By: David Cohen.
We live in memorable academic times. Higher education in New Zealand is on a definite downward roll
Ministry of Education figures just released show the number of domestic students has taken a significant dip, with just 8.6 percent of adult New Zealanders enrolled in tertiary education last year compared with 12.5 percent 10 years ago and around 11 percent at the turn of the century.
The biggest demographic decline has been among men, whose numbers in tertiary education have gone down from 11.3 percent in 2009 to 7 percent last year.
It wasn’t supposed to pan out like this. For the better part of 20 years now successive governments have aggressively promoted higher education as a way of improving the country’s intellectual capital and seizing the international momentum for discovering and applying new technologies.
‘It’s the knowledge economy, stupid’ or so one academic leader quipped at the time of the much-ballyhooed Knowledge Wave conference in 2001.

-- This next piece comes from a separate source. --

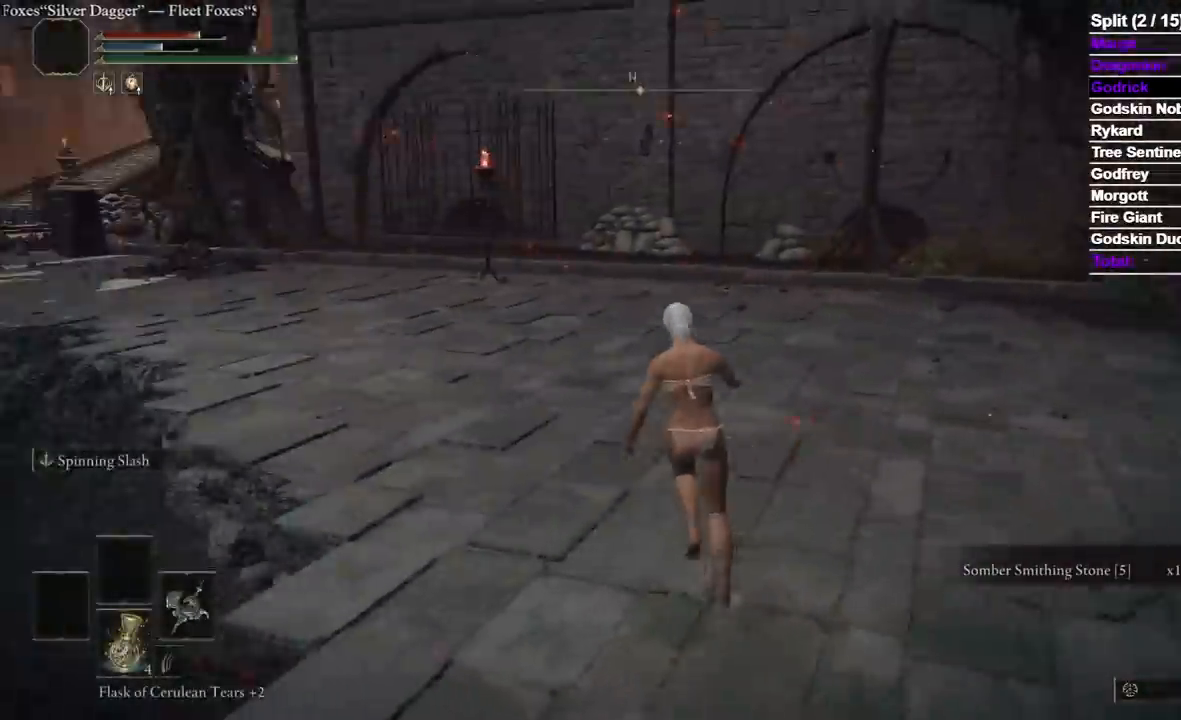
{"dt_ms": 500, "buttons": ["B"], "left_stick": "up", "right_stick": "left", "events": [[150, "right_stick", "left"], [333, "right_stick", "center"], [500, "right_stick", "left"]]}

The trend was also not seen as being exclusively about students. Institutions of higher learning in New Zealand – especially the eight universities – have long struggled to keep their best scholars from decamping to loftier campuses in Australia, Britain and the United States. The new policy emphasis would put paid to that, too.
Alas, the signs that all has not quite proceeded to plan have been in evidence for some time. Much of the new activity of recent years was about hauling in more and more new, foreign, fee-paying students rather than young locals who in any event would appear to have more of an eye these days for pursuing a trade than a degree.

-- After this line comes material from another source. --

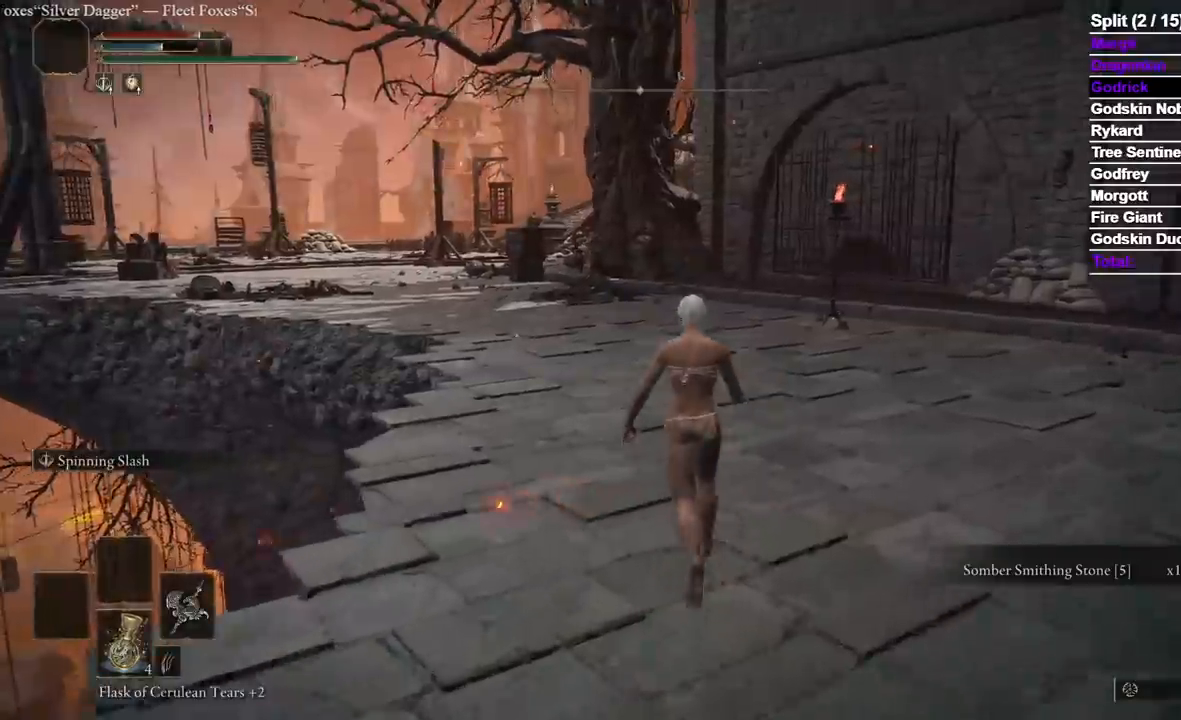
{"dt_ms": 500, "buttons": ["B"], "left_stick": "up", "right_stick": "center", "events": [[33, "DPAD_DOWN", "down"], [50, "right_stick", "center"], [117, "DPAD_DOWN", "up"], [350, "A", "down"], [467, "A", "up"]]}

And why not? A report commissioned last year by the Industry Training Federation showed apprentices earn more, buy houses and contribute to KiwiSaver earlier than their peers with bachelor’s degrees.
What’s more, according to the research from Business and Economic Research Limited, or BERL, those who enter the trades are, on average, in a better financial position for most of their lives.
Another survey conducted seven years ago suggested New Zealand degrees were among the most valueless in the OECD – a reckoning that would particularly apply, one assumes, to qualifications in many of the social sciences and media-related courses.
Embarrassing international comparisons may only be part of the story behind the latest figures. Higher education itself isn’t all it once was for employers, either.
In the United States an increasing number of companies – including IBM, Apple and Google – are now offering well-paying jobs to those with non-traditional education, which is to say, people without degrees.
Partly the move has to do with skyrocketing tuition fees but organisations are also making a point about the need for having different voices and minds rather than just those who have a conventionally dependable educational experience.
«When you look at people who don’t go to school and make their way in the world, those are exceptional human beings,» Google’s former SVP of People Operations, Laszlo Bock, told The New York Times a few years ago.
«And we should do everything we can to find those people.»
In Britain, one of the country’s biggest graduate recruiters, accountancy firm Ernst and Young, has entirely eliminated a degree classification from its hiring programmes. The firm says it has found «no evidence» of a correlation between university success and acing it as an accountant.
Will New Zealand employers follow suit? And how will academic institutions respond to the broader trend? Where will the intellectual culture be in another few years?
It sounds like something somebody should be doing a thesis on.